▸ **Problem requirements**: Quote the book review word for word, starting at "Publisher: Xulon Press" and stopping after "appeals to me.".

***** Document text *****

Old Souls

December 8, 2013 at 12:15 am (Reviews) (, , , , , , , , , )

Been ThereTitle:Been There, Done That, Really!

Author: Paulette Camnetar Meeks

Publisher: Xulon Press

Genre: Memoirs/ Short Stories/ Christian Living/ Large Print

Length: 496 pages

Paulette Meeks stood at the table of books at the bookstore after her signing, “Pick one you think you’ll like.” She is in her seventies, has several titles out, and has recently become a writing machine though she’ll tell you, “I never thought I’d be a writer, but God gave me these stories.”


Paulette and her friends. (Ms. Meeks is on the far left.)

I looked over the books.  One is fit for a Sunday School class, one looks fun and spunky featuring a nun zooming by on a motorcycle.  I picked Been There, Done That, Really!  It has an elderly couple, the sort you imagine have grown old together, looking off into the distance over what I presume is a cup of coffee (could be tea, but I’m partial to coffee drinkers).  Obviously, this appeals to me.

***** Excerpted records *****

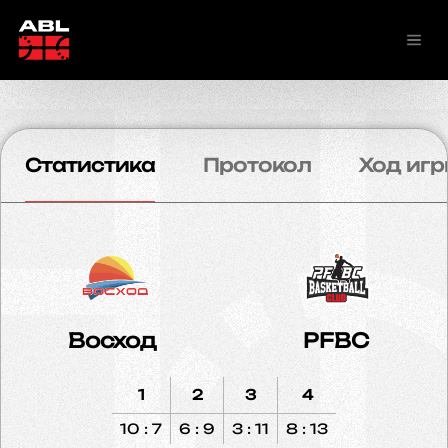
Статистика
Протокол
Ход игр
Восход
PFBC
1
2
3
4
10 : 7
6 : 9
3 : 11
8 : 13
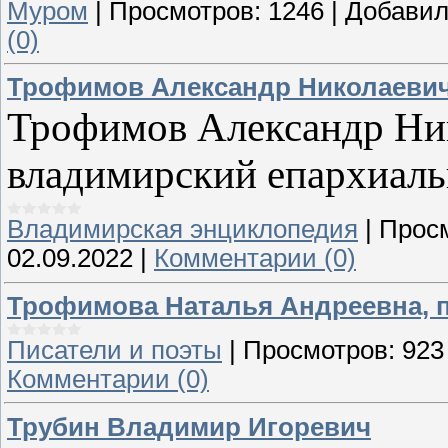
Муром
|
Просмотров:
1246
|
Добавил
(0)
Трофимов Александр Николаеви
Трофимов Александр Нико
владимирский епархиальн
Владимирская энциклопедия
|
Прос
02.09.2022
|
Комментарии (0)
Трофимова Наталья Андреевна, 
Писатели и поэты
|
Просмотров:
923
Комментарии (0)
Трубин Владимир Игоревич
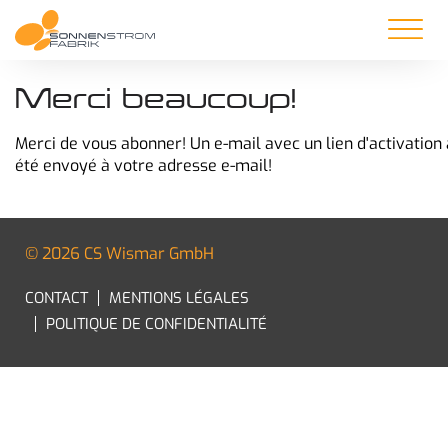
Merci beaucoup!
Merci de vous abonner! Un e-mail avec un lien d'activation 
été envoyé à votre adresse e-mail!
© 2026 CS Wismar GmbH
CONTACT
MENTIONS LÉGALES
POLITIQUE DE CONFIDENTIALITÉ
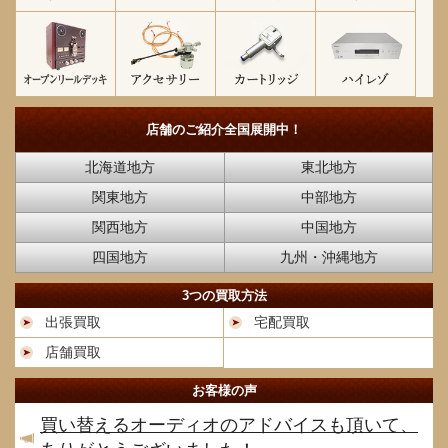
店舗のご紹介
全国展開中！
北海道地方
東北地方
関東地方
中部地方
関西地方
中国地方
四国地方
九州・沖縄地方
3つの買取方法
出張買取
宅配買取
店舗買取
お客様の声
買い替えるオーディオのアドバイスも頂いて、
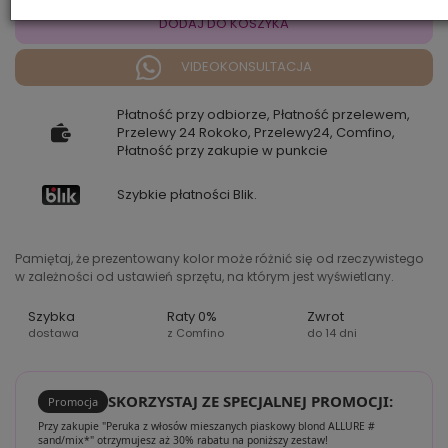
DODAJ DO KOSZYKA
VIDEOKONSULTACJA
Płatność przy odbiorze, Płatność przelewem,
Przelewy 24 Rokoko, Przelewy24, Comfino,
Płatność przy zakupie w punkcie
Szybkie płatności Blik.
Pamiętaj, że prezentowany kolor może różnić się od rzeczywistego
w zależności od ustawień sprzętu, na którym jest wyświetlany.
Szybka
Raty 0%
Zwrot
dostawa
z Comfino
do 14 dni
SKORZYSTAJ ZE SPECJALNEJ PROMOCJI:
Promocja
Przy zakupie "Peruka z włosów mieszanych piaskowy blond ALLURE #
sand/mix*" otrzymujesz aż 30% rabatu na poniższy zestaw!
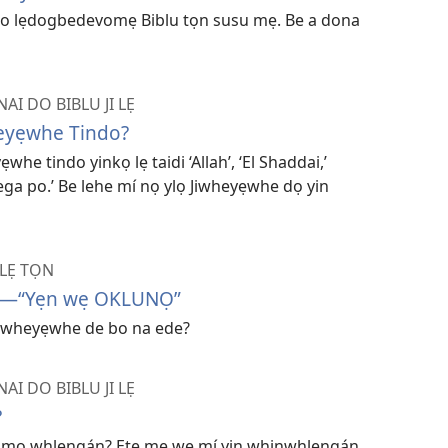
to lẹdogbedevomẹ Biblu tọn susu mẹ. Be a dona
I DO BIBLU JI LẸ
eyẹwhe Tindo?
he tindo yinkọ lẹ taidi ‘Allah’, ‘El Shaddai,’
mega po.’ Be lehe mí nọ ylọ Jiwheyẹwhe dọ yin
LẸ TỌN
ọn—“Yẹn wẹ OKLUNỌ”
Jiwheyẹwhe de bo na ede?
I DO BIBLU JI LẸ
?
 mọ whlẹngán? Etẹ mẹ wẹ mí yin whinwhlẹngán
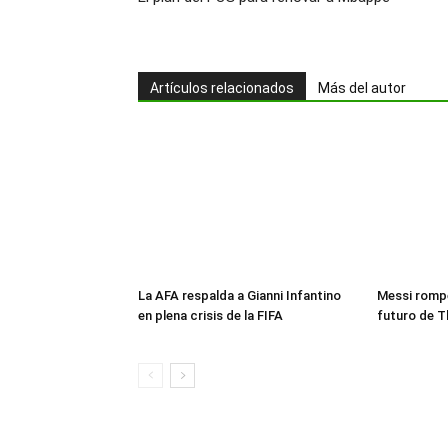
Artículos relacionados
Más del autor
La AFA respalda a Gianni Infantino
Messi rompe
en plena crisis de la FIFA
futuro de T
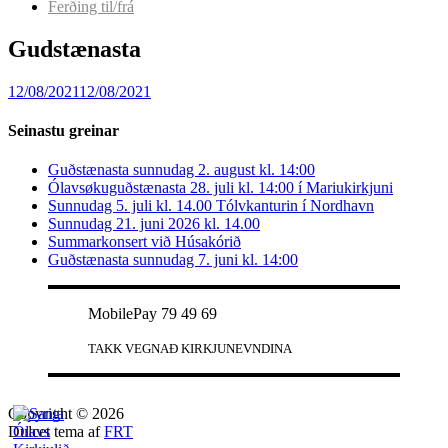
Ferðing til/frá
Gudstænasta
12/08/2021
12/08/2021
Seinastu greinar
Guðstænasta sunnudag 2. august kl. 14:00
Ólavsøkuguðstænasta 28. juli kl. 14:00 í Mariukirkjuni
Sunnudag 5. juli kl. 14.00 Tólvkanturin í Nordhavn
Sunnudag 21. juni 2026 kl. 14.00
Summarkonsert við Húsakórið
Guðstænasta sunnudag 7. juni kl. 14:00
MobilePay 79 49 69
TAKK VEGNAÐ KIRKJUNEVNDINA
Copyright © 2026
Dulcet tema af
FRT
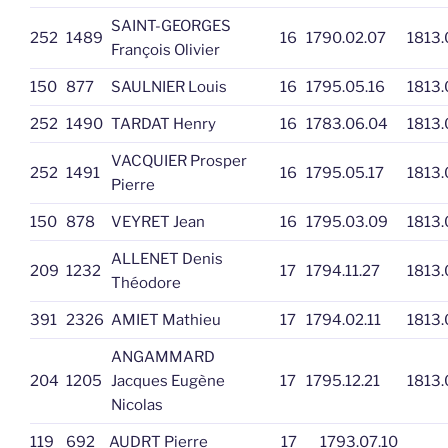
SAINT-GEORGES
252
1489
16
1790.02.07
1813.
François Olivier
150
877
SAULNIER Louis
16
1795.05.16
1813.
252
1490
TARDAT Henry
16
1783.06.04
1813.
VACQUIER Prosper
252
1491
16
1795.05.17
1813.
Pierre
150
878
VEYRET Jean
16
1795.03.09
1813.
ALLENET Denis
209
1232
17
1794.11.27
1813.
Théodore
391
2326
AMIET Mathieu
17
1794.02.11
1813.
ANGAMMARD
204
1205
Jacques Eugène
17
1795.12.21
1813.
Nicolas
119
692
AUDRT Pierre
17
1793.07.10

*****

▸ **Reply to the exercise**:
Publisher: Xulon Press

Genre: Memoirs/ Short Stories/ Christian Living/ Large Print

Length: 496 pages

Paulette Meeks stood at the table of books at the bookstore after her signing, “Pick one you think you’ll like.” She is in her seventies, has several titles out, and has recently become a writing machine though she’ll tell you, “I never thought I’d be a writer, but God gave me these stories.”


Paulette and her friends. (Ms. Meeks is on the far left.)

I looked over the books.  One is fit for a Sunday School class, one looks fun and spunky featuring a nun zooming by on a motorcycle.  I picked Been There, Done That, Really!  It has an elderly couple, the sort you imagine have grown old together, looking off into the distance over what I presume is a cup of coffee (could be tea, but I’m partial to coffee drinkers).  Obviously, this appeals to me.